Yeah, it was perfect until the end. Apparently women are super attracted to me until the sleeping with part.
dude, she was giving me a lapdance and her thong had a skid mark. no I did not hit it.
i just sold a bong and some oregano to fifth graders for sixty dollars. doing something tonight?
How did your new apartment party go last night?
I'm really happy i have a bigger bathroom to puke in.
The woman exiting the men's room tried convincing me she was actually a good-looking man.
There is no such thing as a great breathalizer story. That isn't a thing that exists.
anyone who texts me today gets a complimentary picture of my mangled foot. starting with you.
ewwwww wtf when you left last night you were fine?
I have chafed skin from the handy she gave me.
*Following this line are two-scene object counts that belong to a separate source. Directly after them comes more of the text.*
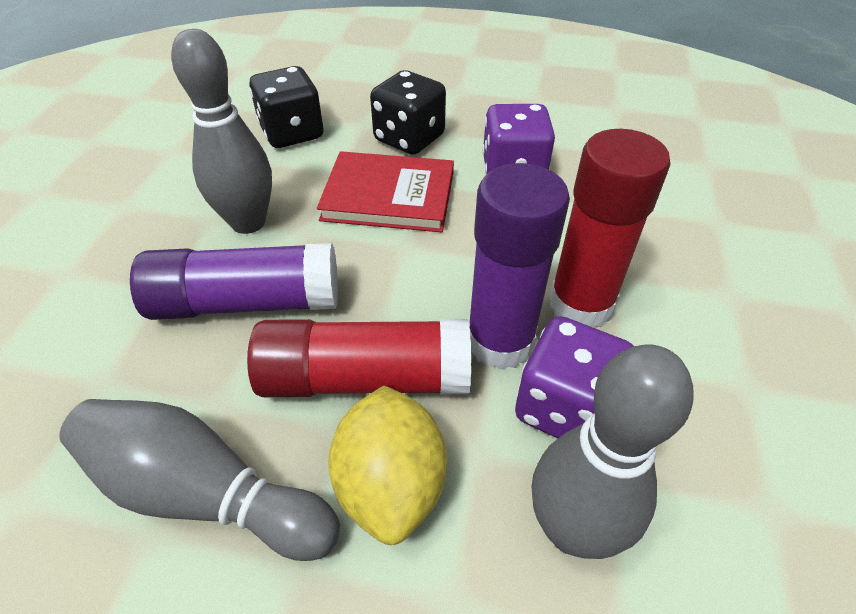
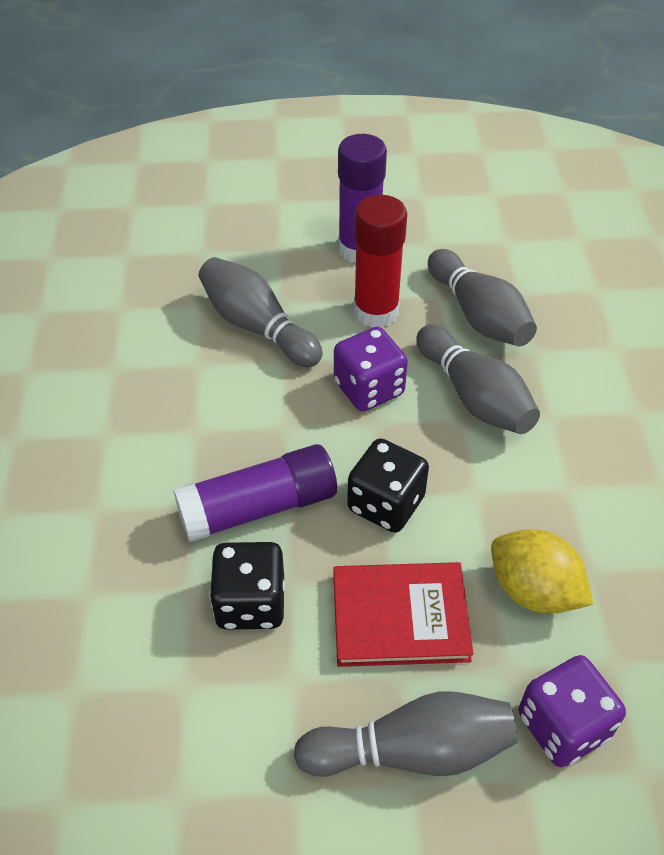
grey bowling pin: 3 -> 4
red glue stick: 2 -> 1

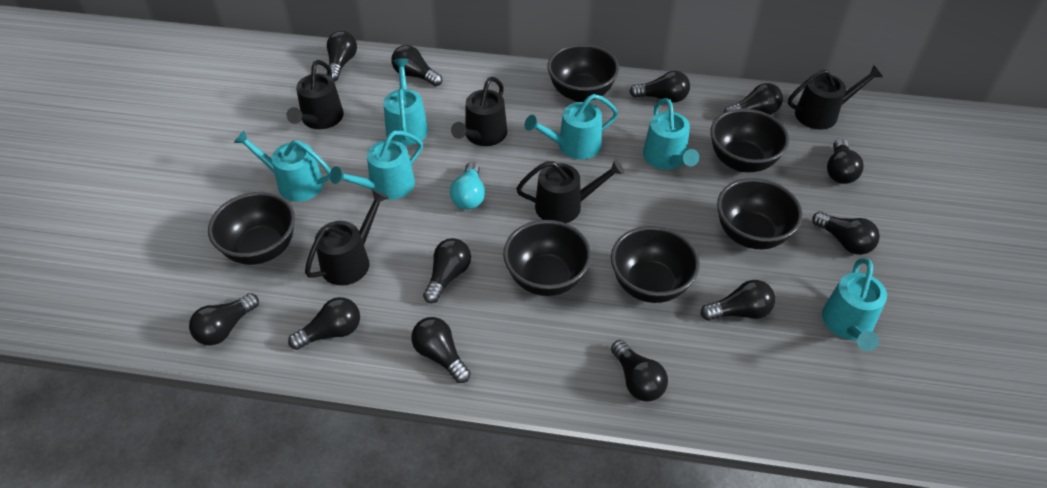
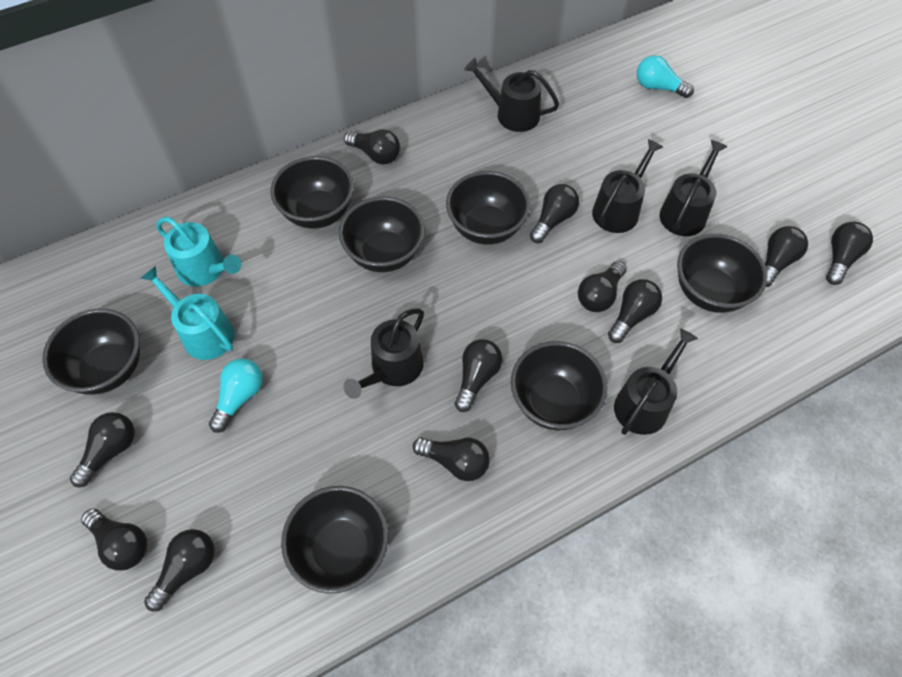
black bowl: 6 -> 7
black light bulb: 12 -> 11
turquoise light bulb: 1 -> 2
turquoise watering can: 6 -> 2

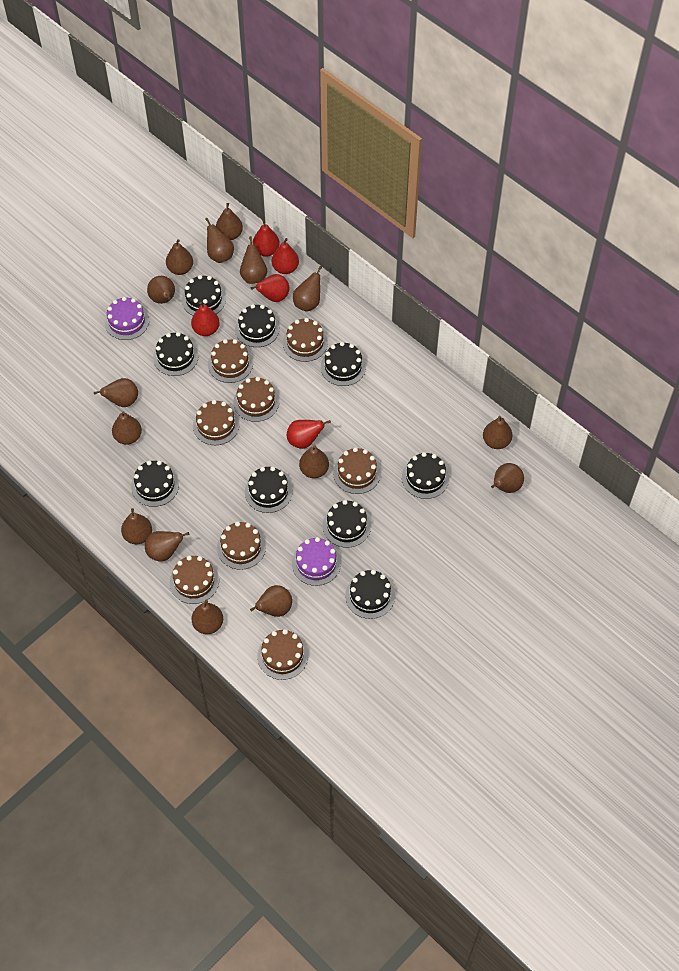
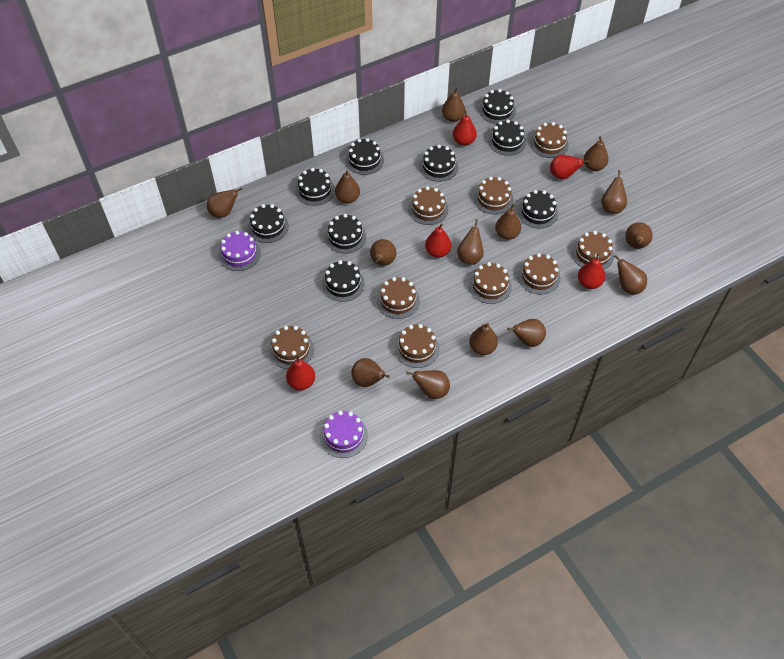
brown cake: 8 -> 9
brown pear: 15 -> 14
I told her that and she said return the favor when it heals. I'm in love.
This is not a costume party, I'm just wearing fairy wings.
Of course you are.
he thought it would be funny to put his dick inside a beer bottle and wear it around. until we all realized how small his dick would have to be to fit in a beer bottle
Holy shit, just saw a girl in the library smoking a bong disguised as a calculator
Question for you. Do you want to go out somewhere or do you want to have sloppy joes at my house? That's not a euphemism for anything; I actually have stuff to make sloppy joes
You're a mystery wrapped in an enigma wrapped in a redhead
I knew it was all downhill from there when the straight vodka I was drinking tasted like water.